Today’s launch is an ‘Accessible Data’ feature deployed on articles that link to research data in one of several repositories. The feature will appear on more than 3,000 PLOS articles, beginning this week. It will also appear on newly published articles that qualify for the feature during the experiment, which is expected to run until the end of 2022. PLOS articles that link to datasets in Dryad, Figshare or Open Science Framework will display the feature initially. The feature will be extended to more repositories if the experiment is successful in increasing use of data associated with publications.

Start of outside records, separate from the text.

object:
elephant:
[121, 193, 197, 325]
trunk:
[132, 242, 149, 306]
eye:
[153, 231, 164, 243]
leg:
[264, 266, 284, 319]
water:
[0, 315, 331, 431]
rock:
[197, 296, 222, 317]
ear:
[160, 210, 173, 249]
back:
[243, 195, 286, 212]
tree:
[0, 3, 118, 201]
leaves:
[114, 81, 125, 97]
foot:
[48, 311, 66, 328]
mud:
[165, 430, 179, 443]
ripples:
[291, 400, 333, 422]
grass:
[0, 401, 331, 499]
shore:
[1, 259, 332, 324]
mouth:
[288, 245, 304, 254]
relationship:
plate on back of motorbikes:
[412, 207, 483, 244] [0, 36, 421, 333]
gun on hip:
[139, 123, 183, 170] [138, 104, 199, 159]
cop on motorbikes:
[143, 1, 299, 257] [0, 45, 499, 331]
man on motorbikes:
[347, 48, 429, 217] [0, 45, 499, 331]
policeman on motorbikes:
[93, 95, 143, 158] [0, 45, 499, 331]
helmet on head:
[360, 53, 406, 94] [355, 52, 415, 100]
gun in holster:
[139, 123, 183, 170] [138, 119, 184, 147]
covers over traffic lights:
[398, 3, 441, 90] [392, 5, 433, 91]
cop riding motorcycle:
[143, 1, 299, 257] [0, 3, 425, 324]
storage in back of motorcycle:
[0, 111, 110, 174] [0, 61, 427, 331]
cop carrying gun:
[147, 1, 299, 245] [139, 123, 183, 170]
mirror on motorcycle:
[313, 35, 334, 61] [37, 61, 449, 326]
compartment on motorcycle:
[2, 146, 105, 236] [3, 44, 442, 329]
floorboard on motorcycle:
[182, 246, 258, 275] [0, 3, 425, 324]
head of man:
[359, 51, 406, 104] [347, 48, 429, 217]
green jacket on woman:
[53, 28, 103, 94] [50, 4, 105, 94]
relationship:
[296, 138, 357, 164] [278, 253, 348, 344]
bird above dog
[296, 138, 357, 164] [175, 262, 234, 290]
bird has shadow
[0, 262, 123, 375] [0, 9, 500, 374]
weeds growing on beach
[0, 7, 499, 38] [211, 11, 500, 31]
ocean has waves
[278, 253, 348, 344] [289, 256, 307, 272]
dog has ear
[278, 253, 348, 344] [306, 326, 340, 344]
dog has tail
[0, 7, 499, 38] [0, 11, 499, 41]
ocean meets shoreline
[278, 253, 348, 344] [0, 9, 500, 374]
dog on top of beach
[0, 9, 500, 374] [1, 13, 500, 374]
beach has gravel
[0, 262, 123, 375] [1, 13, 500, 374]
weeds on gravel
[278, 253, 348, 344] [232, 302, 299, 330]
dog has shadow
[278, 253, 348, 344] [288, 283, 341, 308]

“As an early adopter of Figshare, PLOS continues to innovate in open research publishing by introducing this new feature that will offer researchers who share and need to reuse FAIR data more benefits,” said Mark Hahnel, CEO, Figshare.
“Offering researchers incentives to share research data, such as badges or visual cues on their papers, has been shown to increase adoption of open science in other contexts. We welcome PLOS’ experiment with this feature and are looking forward to seeing the results,” said David Mellor, Director of Policy, Center for Open Science.
Other publishers have experimented with prominent visual links to research data, and PLOS’ feature has similarities with the Center for Open Science’s Badges. However, this experiment is intended to encourage more researchers to share data according to best practices as well as encourage wider access and use of data. Articles link directly to the data in the repository and offer a visual cue (or “reward”) on the published article. PLOS believes that making linked research data more visible on article pages will increase its use, helping readers spend less time looking for articles with accessible datasets.
In another experiment launched last October, PLOS Pathogens introduced an optional step in the manuscript submission process that allows seamless deposition of data to Dryad.
“In addition to seeing Dryad users able to benefit from the Accessible Data feature experiment, we’re also delighted to be part of PLOS Pathogens data deposition pilot, offering researchers in the journal’s community tools and incentives to make their data findable and accessible,” said Jennifer Gibson, Executive Director, Dryad.